京都〜日光570キロを9日間で走った話(その5)
「王将だ!」
奇跡のような虹の後には、やはり奇跡のような店が現れるものです。その日の夜の食事を物色していた私の眼前に突如現れた王将の黄色いネオンを目の当たりにした私は、思わずベートーヴェンの歓喜の歌を口ずさまずにはいられませんでした。
「おお友よ!このようなコンビニ弁当ではない。もっと心地よい夕飯を楽しもうではないか!」
王将ではニラレバ炒め定食と決めている私は迷うことはありません。さっそく店に入ったところ幸い店内は貸切状態。大量の焼きレバーがどっさり入ったニラレバ炒め定食780円をゆっくり楽しんだ後、宿についていつものルーチンをこなして就寝。翌朝7時にホテルを出発して、その日の目的地である中津川へと向かいます。
その日は一日中晴れ予報。木曽川の気持ちの良い川沿いを走行し、伏見宿を通過すると今日のメインの山岳ルートに入ります。山道に入る前のコンビニでアイスと麦茶とピーナッツを調達し、いざ30キロの山道へ。
木曽路はすべて山の中である、とはよく言ったもので、この中津川へ向かう旧中山道は非常にアップダウンが多い昔ながらの道。風情は大変あるのですが、昔と違って茶屋も無く宿場町にコンビニもなく、自販機すら無い10キロの道のりは非常に辛いです。しかも暑い!
昨日のあの雨と足して2で割ってくれれば丁度よいのにと思う間もなく、無慈悲にも太陽光線はさんざんと照りつけてきます。しかも至るところに熊注意などと書かれています。注意と言われてもこんな疲れていてはあっという間に熊の餌になるだろうに。
重い足を引きずりながらなんとか恵那の町を越えた頃には日もとっぷりと暮れ、夜10時ごろようやく今日の目的地中津川の街の灯が見えてきました。
「よし、ここまで来るとホテルまであと1キロだ」と喜んだのもつかの間。私の眼前に以下のような無慈悲な文言の看板が飛び込んできました。
「この先、工事中に付き通れません。」
!?
見ると、通るべき道に厳重にバリケードが張り巡らされており、ネズミ一匹通れないようになっています。迂回しようにもあたりは真っ暗で全く様子がわからず。「奈落の底に突き落とされた」という言葉がこれほど合致する状況を私は未だかつて経験したことがありません。
しかし、こうした予期せぬ障害など些細なことなのかもしれません。

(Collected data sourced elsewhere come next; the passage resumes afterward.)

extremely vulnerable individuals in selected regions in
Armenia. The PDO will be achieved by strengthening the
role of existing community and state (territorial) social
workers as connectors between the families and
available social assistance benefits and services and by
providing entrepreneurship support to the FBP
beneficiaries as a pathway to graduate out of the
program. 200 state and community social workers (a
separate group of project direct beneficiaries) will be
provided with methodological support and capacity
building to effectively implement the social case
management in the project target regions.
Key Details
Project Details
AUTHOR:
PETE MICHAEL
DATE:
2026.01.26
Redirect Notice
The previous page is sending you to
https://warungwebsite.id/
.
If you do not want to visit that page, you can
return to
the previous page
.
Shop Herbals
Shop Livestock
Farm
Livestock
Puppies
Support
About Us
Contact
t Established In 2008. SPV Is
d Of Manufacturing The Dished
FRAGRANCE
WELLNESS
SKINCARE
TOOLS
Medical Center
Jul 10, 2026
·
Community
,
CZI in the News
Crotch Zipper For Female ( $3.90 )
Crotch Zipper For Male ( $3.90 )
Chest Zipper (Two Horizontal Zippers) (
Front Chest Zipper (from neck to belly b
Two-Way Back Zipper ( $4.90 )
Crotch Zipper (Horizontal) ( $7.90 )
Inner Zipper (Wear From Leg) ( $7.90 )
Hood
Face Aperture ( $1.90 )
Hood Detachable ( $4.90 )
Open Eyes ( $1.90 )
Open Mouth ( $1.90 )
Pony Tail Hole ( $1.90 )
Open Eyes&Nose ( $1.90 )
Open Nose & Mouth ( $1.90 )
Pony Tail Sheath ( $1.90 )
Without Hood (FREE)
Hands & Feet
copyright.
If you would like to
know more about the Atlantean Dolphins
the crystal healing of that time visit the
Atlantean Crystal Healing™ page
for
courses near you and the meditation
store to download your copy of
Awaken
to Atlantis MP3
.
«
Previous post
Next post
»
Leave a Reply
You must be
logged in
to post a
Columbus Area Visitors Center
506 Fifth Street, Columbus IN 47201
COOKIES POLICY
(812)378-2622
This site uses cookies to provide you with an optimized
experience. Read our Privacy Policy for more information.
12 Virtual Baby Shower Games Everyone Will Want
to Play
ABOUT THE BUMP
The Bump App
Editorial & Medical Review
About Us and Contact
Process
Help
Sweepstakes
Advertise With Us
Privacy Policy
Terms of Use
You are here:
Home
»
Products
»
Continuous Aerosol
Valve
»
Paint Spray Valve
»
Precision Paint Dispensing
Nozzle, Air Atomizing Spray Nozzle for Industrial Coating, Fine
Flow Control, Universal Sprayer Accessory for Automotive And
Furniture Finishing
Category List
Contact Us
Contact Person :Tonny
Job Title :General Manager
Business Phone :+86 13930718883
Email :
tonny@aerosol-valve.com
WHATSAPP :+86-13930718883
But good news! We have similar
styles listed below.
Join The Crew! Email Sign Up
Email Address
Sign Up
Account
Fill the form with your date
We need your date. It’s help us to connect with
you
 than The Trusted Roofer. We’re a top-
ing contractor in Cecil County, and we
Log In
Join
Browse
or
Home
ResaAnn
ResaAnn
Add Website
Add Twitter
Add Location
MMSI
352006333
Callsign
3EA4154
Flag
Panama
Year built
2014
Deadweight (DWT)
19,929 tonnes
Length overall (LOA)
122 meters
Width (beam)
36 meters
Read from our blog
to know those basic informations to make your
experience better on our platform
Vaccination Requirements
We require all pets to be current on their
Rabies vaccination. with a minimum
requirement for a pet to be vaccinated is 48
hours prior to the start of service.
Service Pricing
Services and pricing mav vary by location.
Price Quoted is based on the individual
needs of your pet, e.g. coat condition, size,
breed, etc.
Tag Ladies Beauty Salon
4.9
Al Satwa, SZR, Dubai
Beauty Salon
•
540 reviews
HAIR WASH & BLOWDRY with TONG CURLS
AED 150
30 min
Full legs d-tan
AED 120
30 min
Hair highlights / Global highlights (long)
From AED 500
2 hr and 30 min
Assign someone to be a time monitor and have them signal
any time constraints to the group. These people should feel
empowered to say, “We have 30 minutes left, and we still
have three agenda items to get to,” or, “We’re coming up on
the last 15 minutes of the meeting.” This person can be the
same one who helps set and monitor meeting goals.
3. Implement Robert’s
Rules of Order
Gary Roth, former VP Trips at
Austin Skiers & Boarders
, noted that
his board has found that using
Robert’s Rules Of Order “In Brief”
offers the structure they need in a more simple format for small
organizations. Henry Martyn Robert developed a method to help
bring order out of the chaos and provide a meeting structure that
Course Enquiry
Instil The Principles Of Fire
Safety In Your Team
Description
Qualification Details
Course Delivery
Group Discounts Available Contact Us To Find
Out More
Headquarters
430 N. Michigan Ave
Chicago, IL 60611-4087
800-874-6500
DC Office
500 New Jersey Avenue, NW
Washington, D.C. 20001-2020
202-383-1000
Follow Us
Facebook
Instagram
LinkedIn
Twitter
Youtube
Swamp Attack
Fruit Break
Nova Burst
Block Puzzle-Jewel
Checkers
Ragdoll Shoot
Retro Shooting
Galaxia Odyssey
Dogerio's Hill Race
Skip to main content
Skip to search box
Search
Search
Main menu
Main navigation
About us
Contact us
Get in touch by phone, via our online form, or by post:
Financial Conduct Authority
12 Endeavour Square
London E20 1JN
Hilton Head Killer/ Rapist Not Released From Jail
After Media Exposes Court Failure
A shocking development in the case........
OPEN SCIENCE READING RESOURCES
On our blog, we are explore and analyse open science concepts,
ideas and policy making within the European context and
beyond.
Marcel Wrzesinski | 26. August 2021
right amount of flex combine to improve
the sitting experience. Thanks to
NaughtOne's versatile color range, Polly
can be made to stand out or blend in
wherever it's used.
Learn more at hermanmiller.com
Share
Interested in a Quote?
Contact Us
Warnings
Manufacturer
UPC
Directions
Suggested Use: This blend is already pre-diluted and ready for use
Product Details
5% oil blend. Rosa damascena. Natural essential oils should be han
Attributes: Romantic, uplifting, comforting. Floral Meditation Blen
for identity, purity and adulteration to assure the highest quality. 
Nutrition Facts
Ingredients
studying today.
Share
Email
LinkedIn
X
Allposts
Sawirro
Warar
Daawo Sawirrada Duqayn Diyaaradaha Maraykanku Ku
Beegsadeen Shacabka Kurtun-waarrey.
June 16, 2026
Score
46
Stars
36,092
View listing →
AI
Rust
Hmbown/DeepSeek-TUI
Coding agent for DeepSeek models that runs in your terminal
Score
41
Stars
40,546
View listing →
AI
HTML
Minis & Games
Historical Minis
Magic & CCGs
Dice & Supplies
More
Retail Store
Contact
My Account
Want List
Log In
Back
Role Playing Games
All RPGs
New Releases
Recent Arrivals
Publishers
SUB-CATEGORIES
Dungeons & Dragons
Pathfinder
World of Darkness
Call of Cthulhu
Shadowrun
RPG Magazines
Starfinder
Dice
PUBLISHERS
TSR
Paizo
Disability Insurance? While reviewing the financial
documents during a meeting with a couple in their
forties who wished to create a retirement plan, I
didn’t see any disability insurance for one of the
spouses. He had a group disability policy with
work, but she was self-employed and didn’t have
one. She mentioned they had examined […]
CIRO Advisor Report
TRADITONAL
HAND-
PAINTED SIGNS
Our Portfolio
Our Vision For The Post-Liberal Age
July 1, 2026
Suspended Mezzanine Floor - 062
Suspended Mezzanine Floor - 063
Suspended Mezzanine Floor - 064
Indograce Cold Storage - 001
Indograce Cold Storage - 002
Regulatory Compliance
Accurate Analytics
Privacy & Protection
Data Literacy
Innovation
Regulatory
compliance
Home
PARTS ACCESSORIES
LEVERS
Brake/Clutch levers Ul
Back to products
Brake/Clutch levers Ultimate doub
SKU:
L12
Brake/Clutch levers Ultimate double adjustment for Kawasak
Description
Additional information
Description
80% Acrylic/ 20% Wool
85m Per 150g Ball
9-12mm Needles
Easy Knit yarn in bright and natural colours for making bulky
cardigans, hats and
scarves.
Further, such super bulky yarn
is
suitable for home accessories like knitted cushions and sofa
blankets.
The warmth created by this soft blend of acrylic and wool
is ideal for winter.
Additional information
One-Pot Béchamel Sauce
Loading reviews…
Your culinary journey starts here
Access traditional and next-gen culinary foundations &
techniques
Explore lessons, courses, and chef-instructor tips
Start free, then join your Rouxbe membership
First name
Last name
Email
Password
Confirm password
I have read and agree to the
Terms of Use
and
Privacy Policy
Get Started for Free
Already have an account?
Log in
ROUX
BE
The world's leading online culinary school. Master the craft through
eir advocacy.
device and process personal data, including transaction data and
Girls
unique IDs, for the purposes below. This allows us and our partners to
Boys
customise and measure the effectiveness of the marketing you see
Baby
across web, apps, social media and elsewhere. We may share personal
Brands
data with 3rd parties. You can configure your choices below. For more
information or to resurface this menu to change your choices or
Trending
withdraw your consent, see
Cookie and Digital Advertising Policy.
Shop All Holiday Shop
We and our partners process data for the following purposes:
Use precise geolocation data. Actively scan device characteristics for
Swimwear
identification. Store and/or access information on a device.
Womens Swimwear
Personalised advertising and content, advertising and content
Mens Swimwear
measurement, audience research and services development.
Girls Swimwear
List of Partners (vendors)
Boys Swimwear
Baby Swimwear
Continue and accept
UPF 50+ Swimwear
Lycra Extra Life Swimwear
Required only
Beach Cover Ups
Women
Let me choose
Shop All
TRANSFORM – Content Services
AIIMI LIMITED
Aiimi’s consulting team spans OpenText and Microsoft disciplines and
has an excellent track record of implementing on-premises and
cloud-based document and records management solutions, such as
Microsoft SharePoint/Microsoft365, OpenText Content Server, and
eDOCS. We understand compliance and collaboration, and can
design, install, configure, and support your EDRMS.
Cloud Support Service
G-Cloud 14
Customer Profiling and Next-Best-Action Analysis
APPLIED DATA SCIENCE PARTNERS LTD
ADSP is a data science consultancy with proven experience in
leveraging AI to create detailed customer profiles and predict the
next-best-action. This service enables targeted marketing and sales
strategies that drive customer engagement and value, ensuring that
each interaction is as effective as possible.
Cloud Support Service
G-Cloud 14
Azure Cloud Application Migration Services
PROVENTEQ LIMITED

思えば高性能のシューズもスマホも何もない時代に、例幣使たちは500キロもの道のりを歩んだのです。それに比べれば現代の我々はどれだけ恵まれていることでしょうか。
どこまでも深い闇の中、スマホの地図を頼りになんとか回り道を探し当て、足を引きずりながらホテルへ着いたのは夜10時半頃でした。
おそらく日焼けの影響か、右足ふくらはぎにできた巨大な水ぶくれをゼッケンの針で潰し、コンビニ弁当の食事と充電と洗濯だけして風呂も入らずその日は寝ました。疲れたときにはとにかく寝るに限ります。